• [TEXT EXCERPT]:
# Characterizing the local vectorial electric field near an atom chip   using Rydberg state spectroscopy

**Authors:** N. Cisternas, Julius de Hond, G. Lochead, R.J.C. Spreeuw, H.B. van, Linden van den Heuvell, and N.J. van Druten

arXiv: 1705.07685 · 2017-08-02

## TL;DR

This study employs Rydberg atom spectroscopy to precisely measure and characterize all three components of local electric fields near an atom chip, demonstrating a method for electric field calibration and gradient detection.

## Contribution

The paper introduces a novel spectroscopy-based technique to fully characterize vector electric fields near an atom chip using Rydberg states, including field calibration and gradient measurement.

## Key findings

- Residual electric fields in two directions measured with high precision.
- Method successfully extracts electric field components from Rydberg state responses.
- Potential for observing Rydberg-mediated interactions on a chip.

Stored data entries:
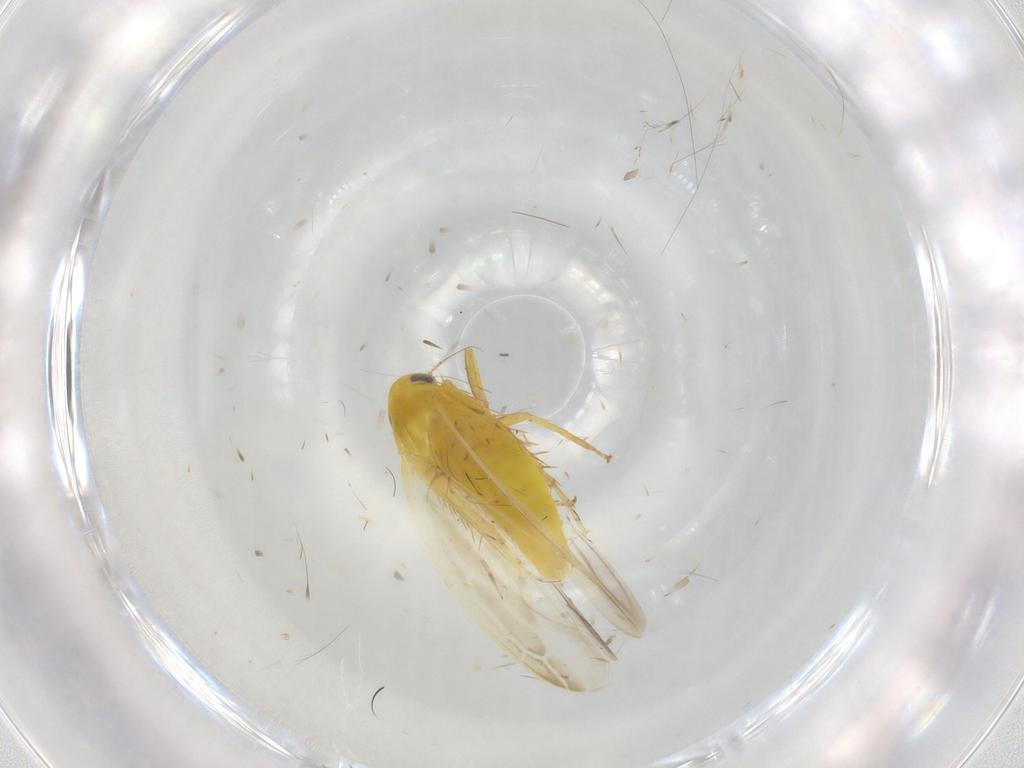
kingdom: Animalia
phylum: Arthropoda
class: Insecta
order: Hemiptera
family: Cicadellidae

--

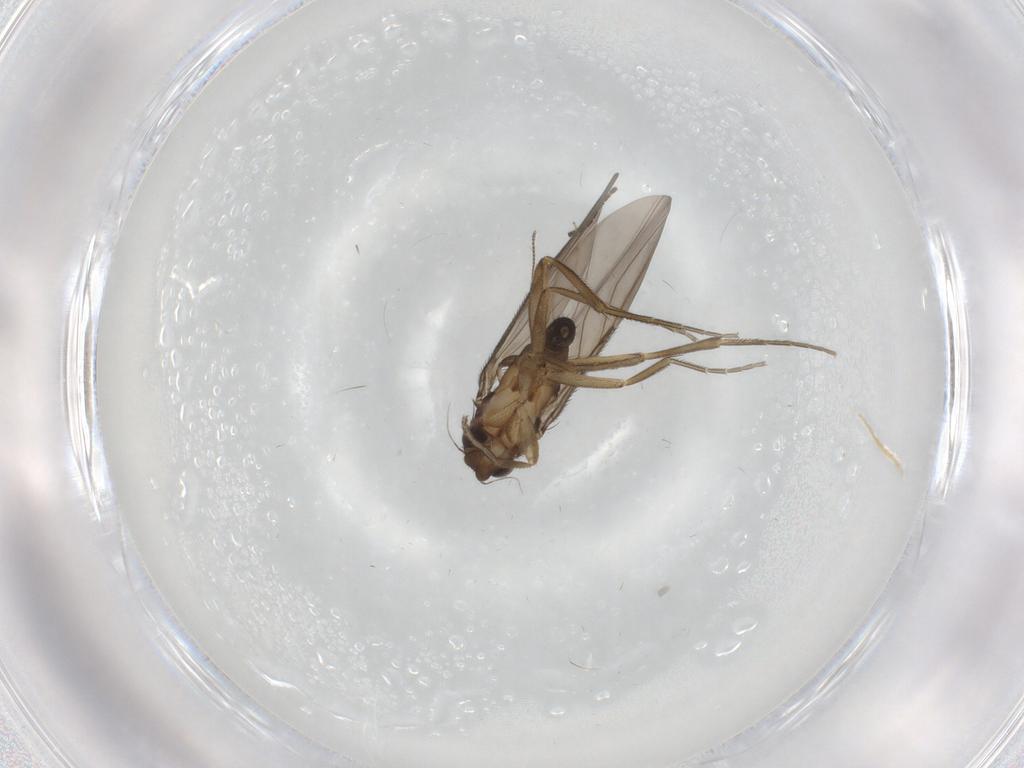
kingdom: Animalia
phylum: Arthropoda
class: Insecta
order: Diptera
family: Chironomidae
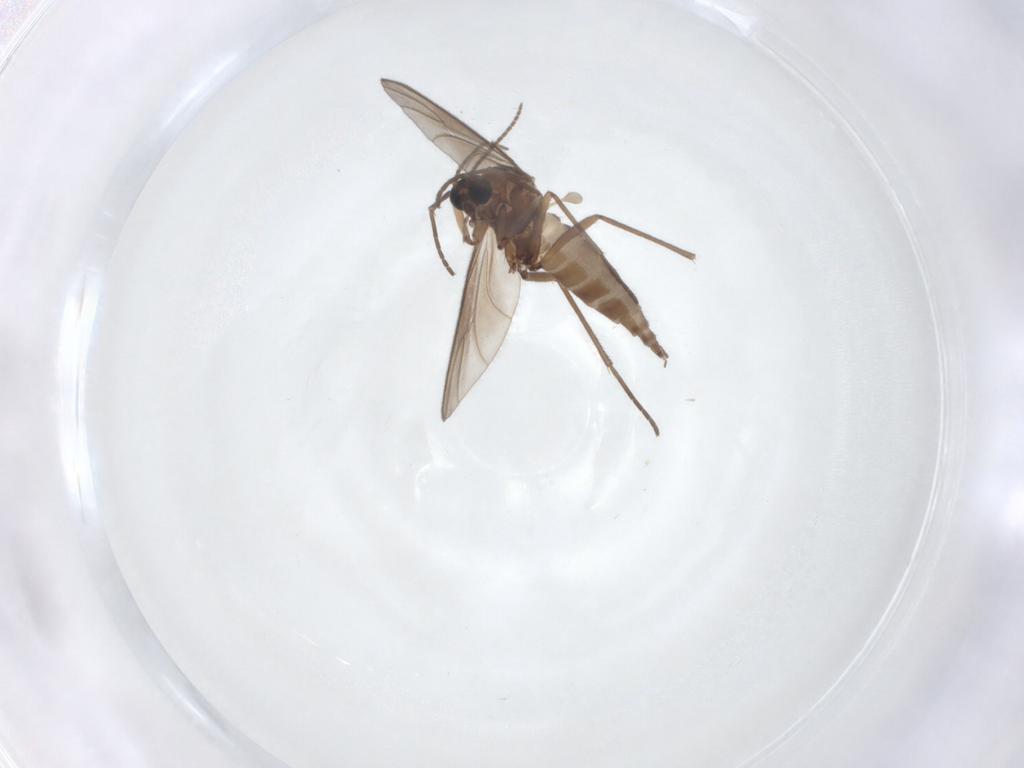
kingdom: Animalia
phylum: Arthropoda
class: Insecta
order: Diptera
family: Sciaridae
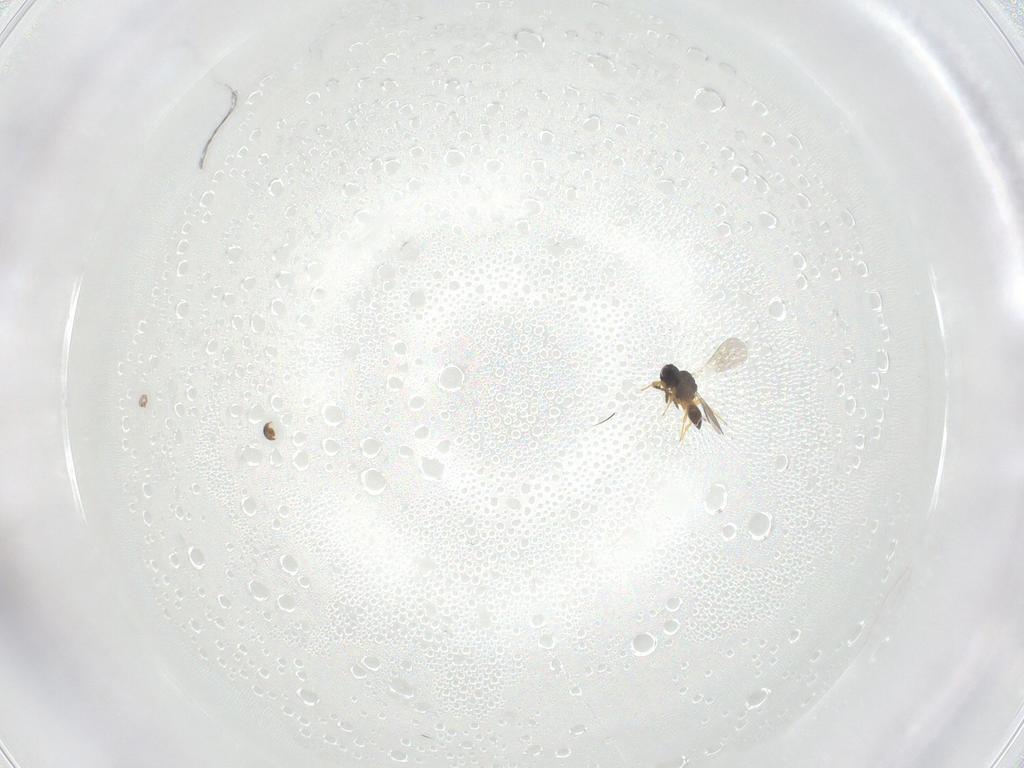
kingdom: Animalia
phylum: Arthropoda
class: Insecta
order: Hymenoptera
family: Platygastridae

• [PROBLEM SET]:
1 – Answer the following from the atom chip summary:
(a) What kind of spectroscopy does the study use to measure the local electric fields?
(b) What arXiv number is listed for the paper?
(c) In how many directions were residual electric fields measured with high precision?
2 – Copy the passage from the atom chip summary word for word, beginning at the words "arXiv: 1705.07685 ·" and stopping after "Rydberg state responses.".

• [WORKED SOLUTIONS]:
1 –
(a) Rydberg atom spectroscopy
(b) 1705.07685
(c) Two

2 –
arXiv: 1705.07685 · 2017-08-02

## TL;DR

This study employs Rydberg atom spectroscopy to precisely measure and characterize all three components of local electric fields near an atom chip, demonstrating a method for electric field calibration and gradient detection.

## Contribution

The paper introduces a novel spectroscopy-based technique to fully characterize vector electric fields near an atom chip using Rydberg states, including field calibration and gradient measurement.

## Key findings

- Residual electric fields in two directions measured with high precision.
- Method successfully extracts electric field components from Rydberg state responses.